EXERCISE INPUTS>

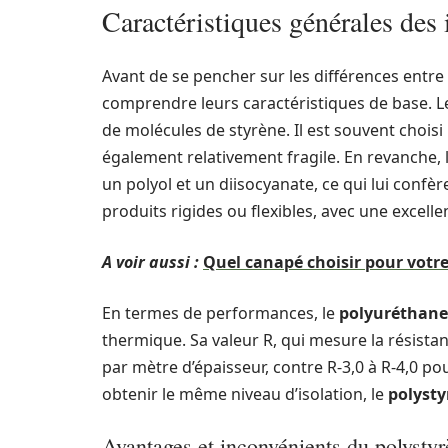
Caractéristiques générales des 
Avant de se pencher sur les différences entre 
comprendre leurs caractéristiques de base. 
de molécules de styrène. Il est souvent choisi 
également relativement fragile. En revanche, 
un polyol et un diisocyanate, ce qui lui confèr
produits rigides ou flexibles, avec une excelle
A voir aussi :
Quel canapé choisir pour votre
En termes de performances, le
polyuréthane
thermique. Sa valeur R, qui mesure la résistan
par mètre d’épaisseur, contre R-3,0 à R-4,0 po
obtenir le même niveau d’isolation, le
polysty
Avantages et inconvénients du polysty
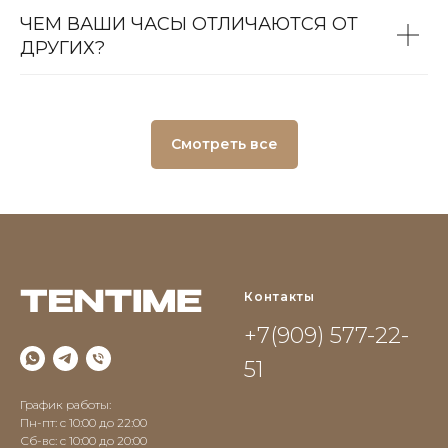
ЧЕМ ВАШИ ЧАСЫ ОТЛИЧАЮТСЯ ОТ
ДРУГИХ?
Смотреть все
Контакты
+7(909) 577-22-
51
График работы:
Пн-пт: с 10:00 до 22:00
Сб-вс: c 10:00 до 20:00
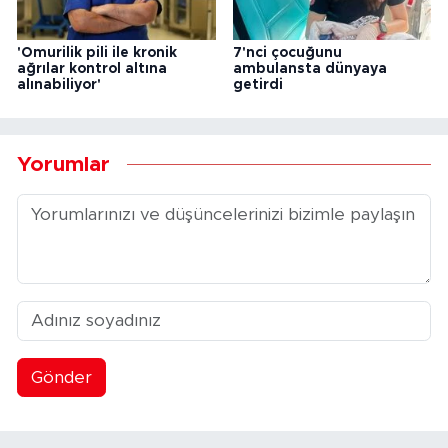
'Omurilik pili ile kronik
7'nci çocuğunu
ağrılar kontrol altına
ambulansta dünyaya
alınabiliyor'
getirdi
Yorumlar
Gönder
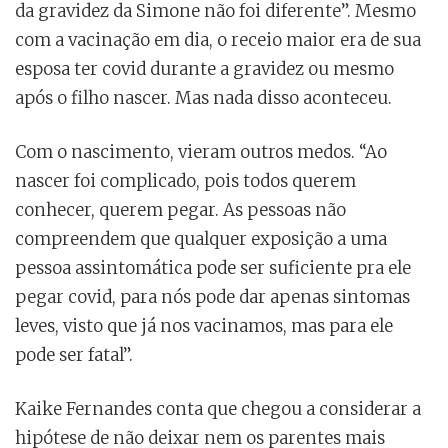
da gravidez da Simone não foi diferente”. Mesmo
com a vacinação em dia, o receio maior era de sua
esposa ter covid durante a gravidez ou mesmo
após o filho nascer. Mas nada disso aconteceu.
Com o nascimento, vieram outros medos. “Ao
nascer foi complicado, pois todos querem
conhecer, querem pegar. As pessoas não
compreendem que qualquer exposição a uma
pessoa assintomática pode ser suficiente pra ele
pegar covid, para nós pode dar apenas sintomas
leves, visto que já nos vacinamos, mas para ele
pode ser fatal”.
Kaike Fernandes conta que chegou a considerar a
hipótese de não deixar nem os parentes mais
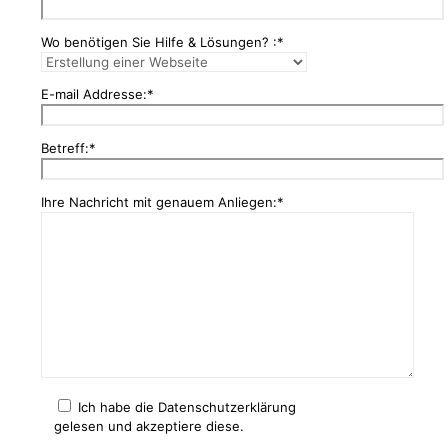
Wo benötigen Sie Hilfe & Lösungen? :*
E-mail Addresse:*
Betreff:*
Ihre Nachricht mit genauem Anliegen:*
Ich habe die Datenschutzerklärung
gelesen und akzeptiere diese.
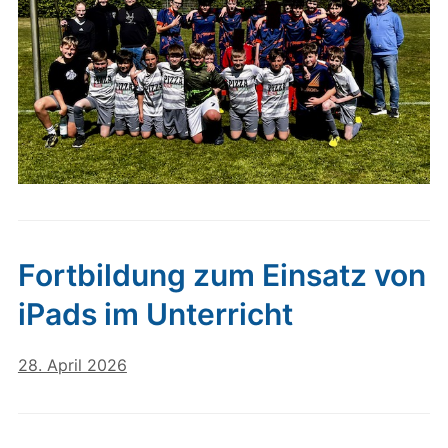
Fortbildung zum Einsatz von
iPads im Unterricht
28. April 2026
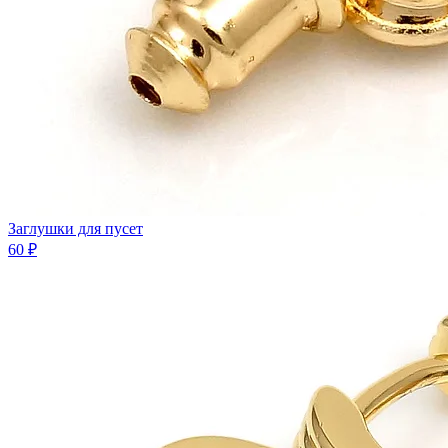
Заглушки для пусет
60 ₽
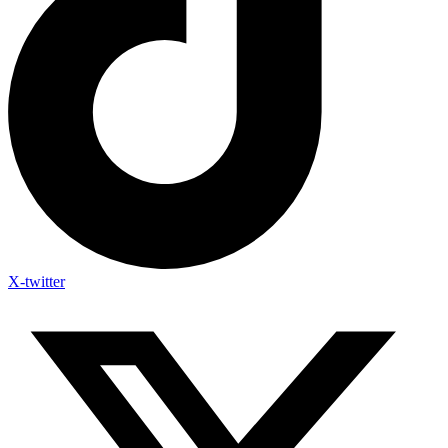
X-twitter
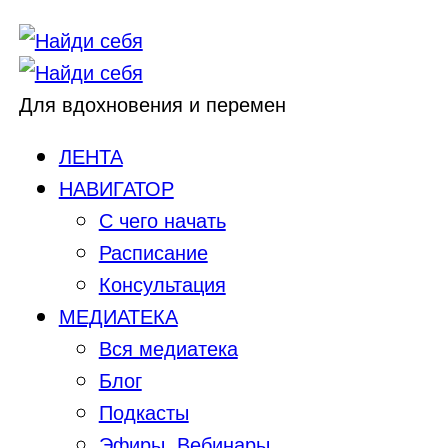
Для вдохновения и перемен
ЛЕНТА
НАВИГАТОР
С чего начать
Расписание
Консультация
МЕДИАТЕКА
Вся медиатека
Блог
Подкасты
Эфиры, Вебинары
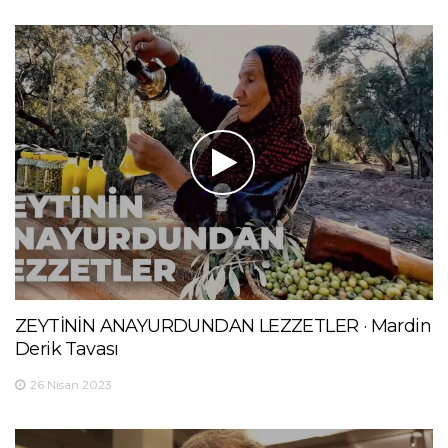
ZEYTİNİN ANAYURDUNDAN LEZZETLER · Mardin
Derik Tavası
26 Nisan 2023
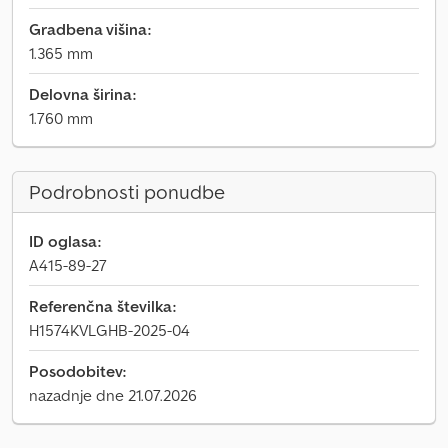
Gradbena višina:
1.365 mm
Delovna širina:
1.760 mm
Podrobnosti ponudbe
ID oglasa:
A415-89-27
Referenčna številka:
H1574KVLGHB-2025-04
Posodobitev:
nazadnje dne 21.07.2026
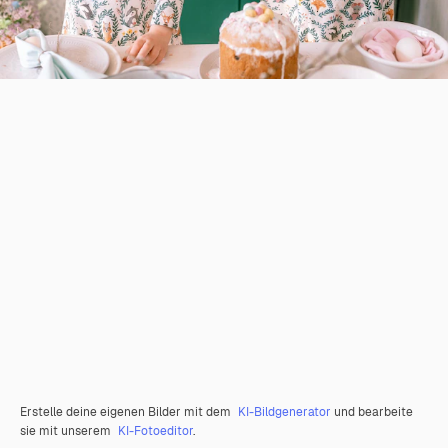
Erstelle deine eigenen Bilder mit dem
KI-Bildgenerator
und bearbeite
sie mit unserem
KI-Fotoeditor
.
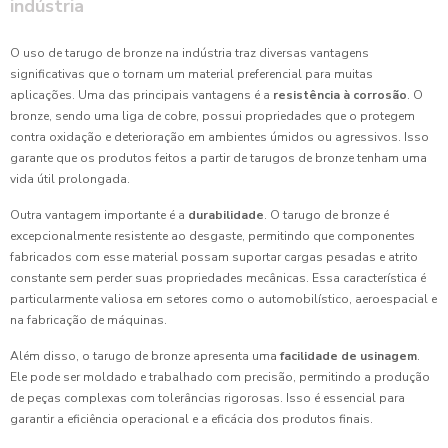
indústria
O uso de tarugo de bronze na indústria traz diversas vantagens
significativas que o tornam um material preferencial para muitas
aplicações. Uma das principais vantagens é a
resistência à corrosão
. O
bronze, sendo uma liga de cobre, possui propriedades que o protegem
contra oxidação e deterioração em ambientes úmidos ou agressivos. Isso
garante que os produtos feitos a partir de tarugos de bronze tenham uma
vida útil prolongada.
Outra vantagem importante é a
durabilidade
. O tarugo de bronze é
excepcionalmente resistente ao desgaste, permitindo que componentes
fabricados com esse material possam suportar cargas pesadas e atrito
constante sem perder suas propriedades mecânicas. Essa característica é
particularmente valiosa em setores como o automobilístico, aeroespacial e
na fabricação de máquinas.
Além disso, o tarugo de bronze apresenta uma
facilidade de usinagem
.
Ele pode ser moldado e trabalhado com precisão, permitindo a produção
de peças complexas com tolerâncias rigorosas. Isso é essencial para
garantir a eficiência operacional e a eficácia dos produtos finais.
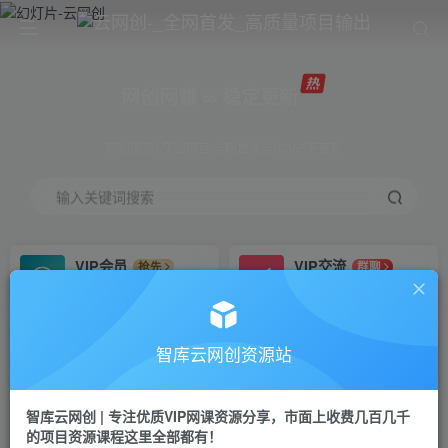
网创网赚 ∞ 稳定更新
网创资源&实战项目 全网首发全年365天更新
输入关键词搜索
VIP会员
VIP交流
抢先
群聊
免费下载全站资源
研究探讨更多创业项目路子。
VIP推广
招募站长
70%分佣
推荐
智库云网创资源站
会员专属推广链接
搭建同款网站，自己当老板
智库云网创 | 专注优质VIP网课资源分享，市面上收费几百几千
网赚网创
APP下载
项目
GO
的项目资源课程这里全部都有！
365天稳定跟新
安卓苹果下载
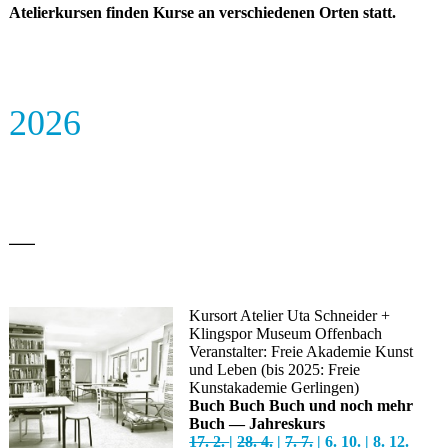
Atelierkursen finden Kurse an verschiedenen Orten statt.
2026
—
Kursort Atelier Uta Schneider +
Klingspor Museum Offenbach
Veranstalter: Freie Akademie Kunst
und Leben (bis 2025: Freie
Kunstakademie Gerlingen)
Buch Buch Buch und noch mehr
Buch — Jahreskurs
17. 2.
|
28. 4.
|
7. 7.
| 6. 10. | 8. 12.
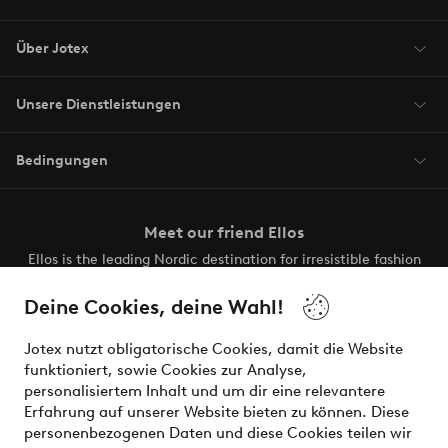
Über Jotex
Unsere Dienstleistungen
Bedingungen
Meet our friend Ellos
Ellos is the leading Nordic destination for irresistible fashion
and beauty. Discover a vast, modern selection of items and
the latest trends, curated to make finding your next look
Deine Cookies, deine Wahl!
effortless. It’s all here.
Jotex nutzt obligatorische Cookies, damit die Website
Visit Ellos
funktioniert, sowie Cookies zur Analyse,
personalisiertem Inhalt und um dir eine relevantere
Erfahrung auf unserer Website bieten zu können. Diese
personenbezogenen Daten und diese Cookies teilen wir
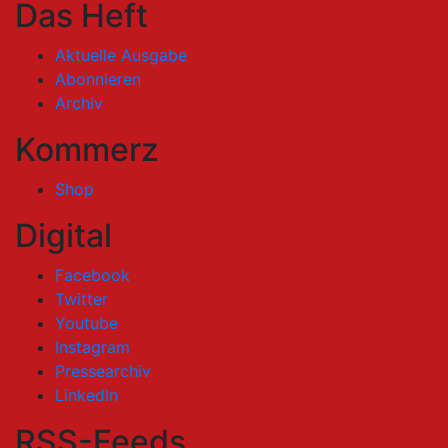
Das Heft
Aktuelle Ausgabe
Abonnieren
Archiv
Kommerz
Shop
Digital
Facebook
Twitter
Youtube
Instagram
Pressearchiv
LinkedIn
RSS-Feeds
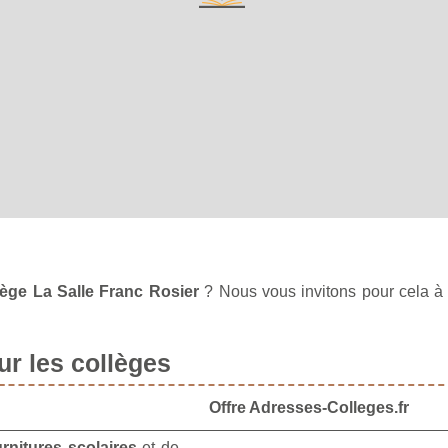
lège La Salle Franc Rosier
? Nous vous invitons pour cela 
r les collèges
Offre Adresses-Colleges.fr
urnitures scolaires
et de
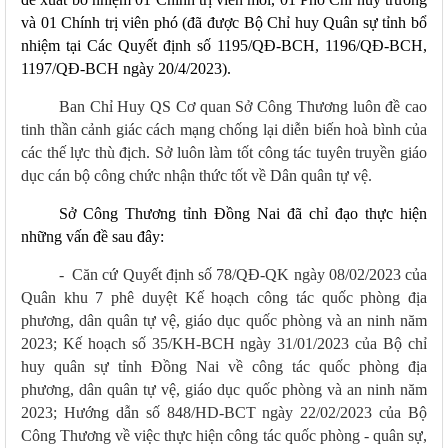
và 01 Chính trị viên phó (đã được Bộ Chỉ huy Quân sự tỉnh bổ
nhiệm tại Các Quyết định số 1195/QĐ-BCH, 1196/QĐ-BCH,
1197/QĐ-BCH ngày 20/4/2023).
Ban Chỉ Huy QS Cơ quan Sở Công Thương luôn đề cao
tinh thần cảnh giác cách mạng chống lại diễn biến hoà bình của
các thế lực thù địch. Sở luôn làm tốt công tác tuyên truyền giáo
dục cán bộ công chức nhận thức tốt về Dân quân tự vệ.
Sở Công Thương tỉnh Đồng Nai đã chỉ đạo thực hiện
những vấn đề sau đây:
-
Căn cứ Quyết định số 78/QĐ-QK ngày 08/02/2023 của
Quân khu 7 phê duyệt Kế hoạch công tác quốc phòng địa
phương, dân quân tự vệ, giáo dục quốc phòng và an ninh năm
2023; Kế hoạch số 35/KH-BCH ngày 31/01/2023 của Bộ chỉ
huy quân sự tỉnh Đồng Nai về công tác quốc phòng địa
phương, dân quân tự vệ, giáo dục quốc phòng và an ninh năm
2023; Hướng dẫn số 848/HD-BCT ngày 22/02/2023 của Bộ
Công Thương về việc thực hiện công tác quốc phòng - quân sự,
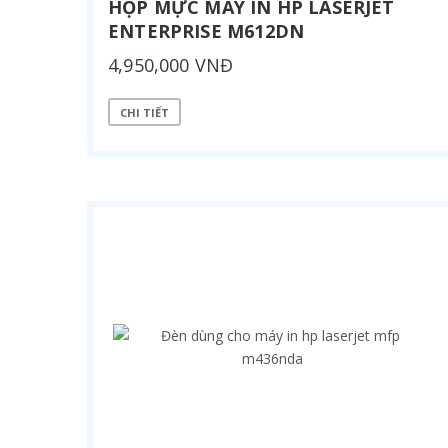
HỘP MỰC MÁY IN HP LASERJET
ENTERPRISE M612DN
4,950,000 VNĐ
CHI TIẾT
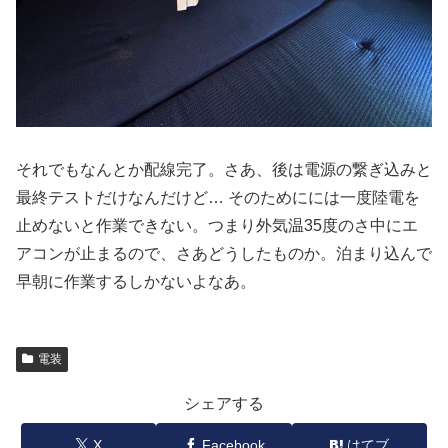
それでもなんとか配線完了。さあ、後は電源の繋ぎ込みと
最終テストだけなんだけど… そのためにには一度陸電を
止めないと作業できない。つまり外気温35度のさ中にエ
アコンが止まるので、さあどうしたものか。泊まり込んで
早朝に作業するしかないよなあ。
電装
シェアする
X
Facebook
はてブ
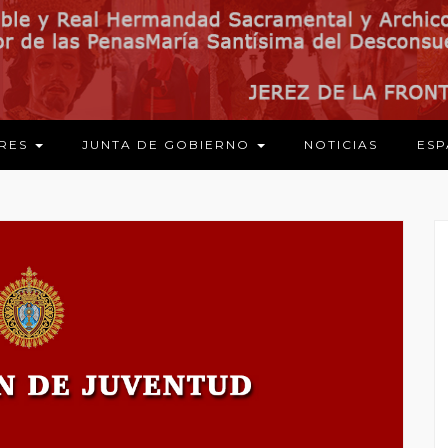
ARES
JUNTA DE GOBIERNO
NOTICIAS
ESP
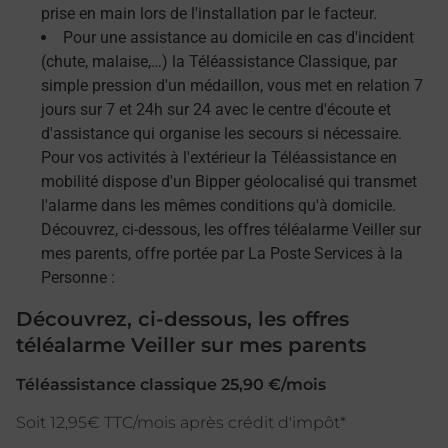
prise en main lors de l'installation par le facteur.
Pour une assistance au domicile en cas d'incident
(chute, malaise,…) la Téléassistance Classique, par
simple pression d'un médaillon, vous met en relation 7
jours sur 7 et 24h sur 24 avec le centre d'écoute et
d'assistance qui organise les secours si nécessaire.
Pour vos activités à l'extérieur la Téléassistance en
mobilité dispose d'un Bipper géolocalisé qui transmet
l'alarme dans les mêmes conditions qu'à domicile.
Découvrez, ci-dessous, les offres téléalarme Veiller sur
mes parents, offre portée par La Poste Services à la
Personne :
Découvrez, ci-dessous, les offres
téléalarme Veiller sur mes parents
Téléassistance classique 25,90 €/mois
Soit 12,95€ TTC/mois après crédit d'impôt*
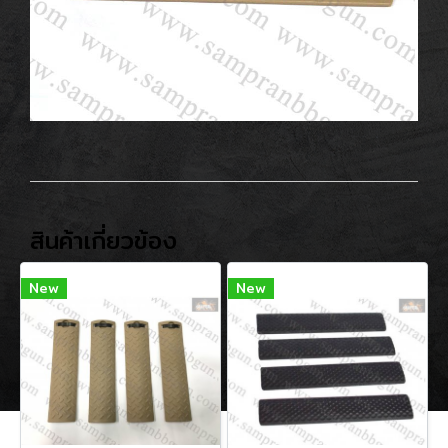
สินค้าเกี่ยวข้อง
New
New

DESCRIPTION OF THE TASK> List every line above that holds the word "Ellos".

ANSWER TO THIS PROBLEM>
Meet our friend Ellos
Ellos is the leading Nordic destination for irresistible fashion
Visit Ellos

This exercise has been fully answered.